Shawgi Telll writes that the latest study of charter schools in Pennsylvania by CREDO, the Stanford-based research group, reports unimpressive results. 

CREDO’s overall conclusion:

The analysis shows that in a year’s time, the typical charter school student in Pennsylvania makes similar progress in reading and weaker growth in math compared to the educational gains that the students would have had in a traditional public school (TPS). Thinking of a 180-day school year as “one year of learning”, an average Pennsylvania charter student experiences weaker annual growth in math equivalent to 30 fewer days of learning. Our online charter school analysis reveals that attending an online charter school leads to substantially negative learning gains in both reading and math, which negatively affect the overall charter impact on student progress.

The report notes phenomenal growth of enrollment in  online charters, where students actually lose ground in both reading and math.

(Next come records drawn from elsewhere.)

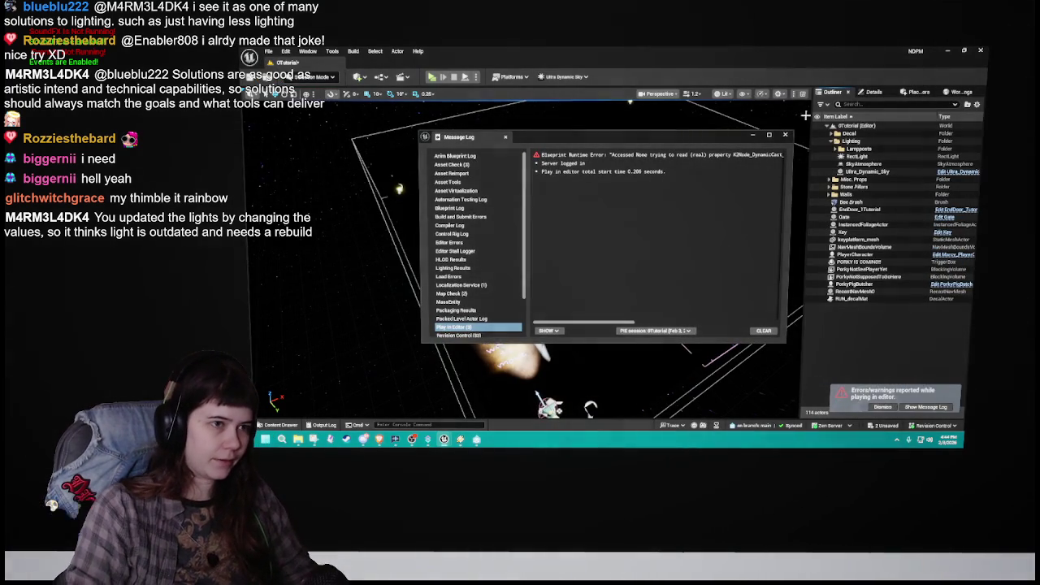
pyautogui.click(785, 135)
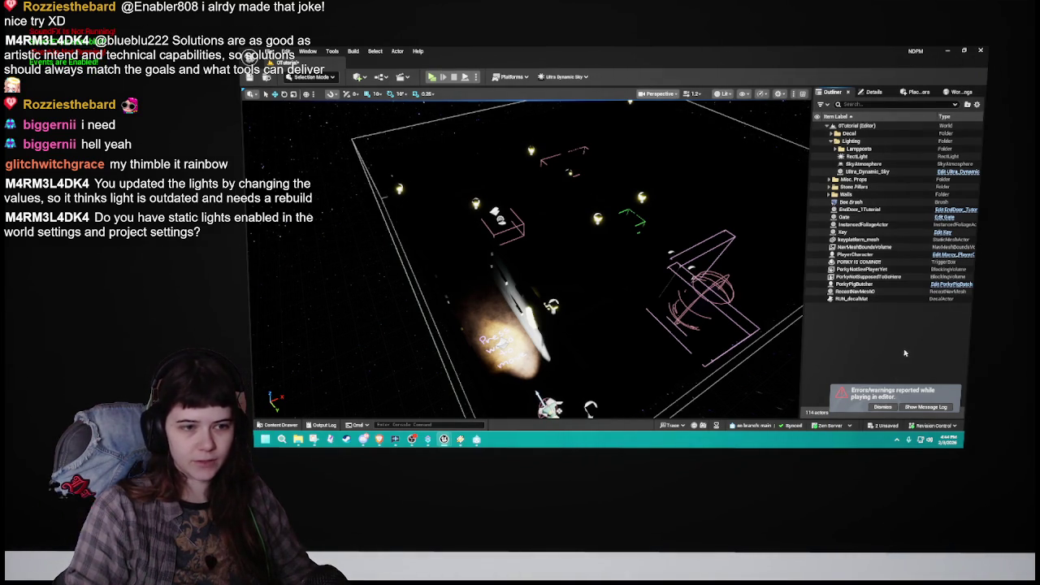
pyautogui.click(833, 93)
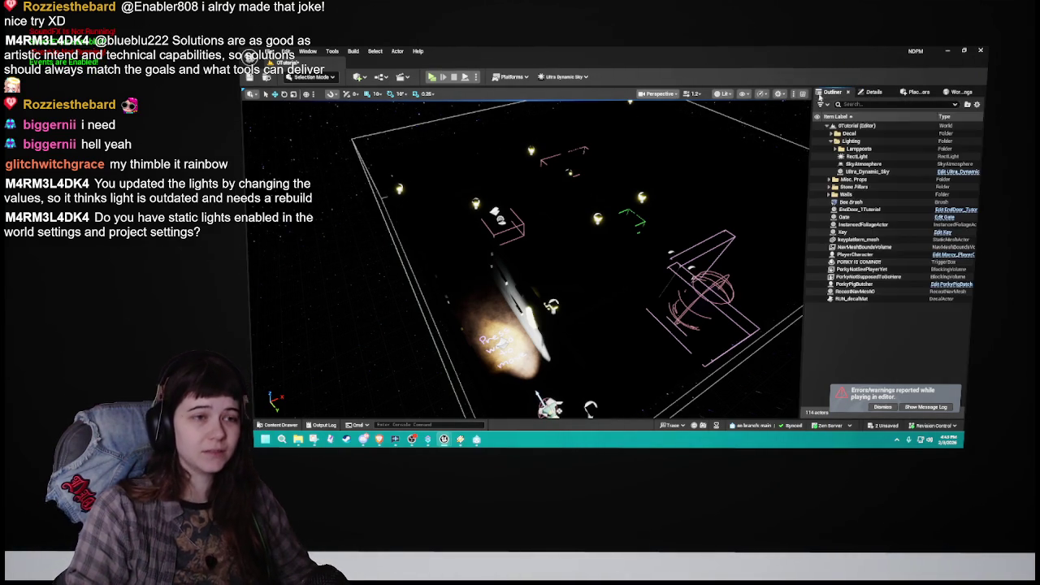
pyautogui.click(286, 51)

According to the Center for Rural Pennsylvania, charter school enrollment has grown dramatically since the mid-2000s, with noteworthy expansion in both urban and rural areas. In addition, Pennsylvania experienced a 75 percent increase in online charter school enrollment between 2006-2007 and 2010- 2011.2 Currently one quarter of Pennsylvania’s charter school students enroll in online charter schools. These trends motivate the current study.

Tell says:

A June 4, 2019 press release from CREDO states that: “Stanford University’s Center for Research on Education Outcomes (CREDO) found over four years of study that the typical charter school student in Pennsylvania makes similar progress in reading and weaker growth in math compared to their traditional public school peer (TPS).”

The press release does not mention what sort of selective enrollment practices are practiced in Pennsylvania’s charter schools, but it is well-known that charter schools across the nation regularly cherry-pick their students. It is also worth noting that, “Of the state’s 15 cyber charters, 10 are operating with expired charters.”2

The CREDO Pennsylvania finding is extra significant given that it comes from an organization that is unrelentingly pro-charter school and funded heavily by billionaires who have been working for years to impose privately-operated charter schools on the entire country (e.g., Bill and Melinda Gates Foundation and the Walton Foundation).

Go figure. Pennsylvania charter law is notoriously weak. It encourages the growth of low-performing charters. More students are enrolling in inferior online charters, where their learning is likely to be stunted.

What kind of future does the Pennsylvania Legislature envision for the State with its ongoing war against education?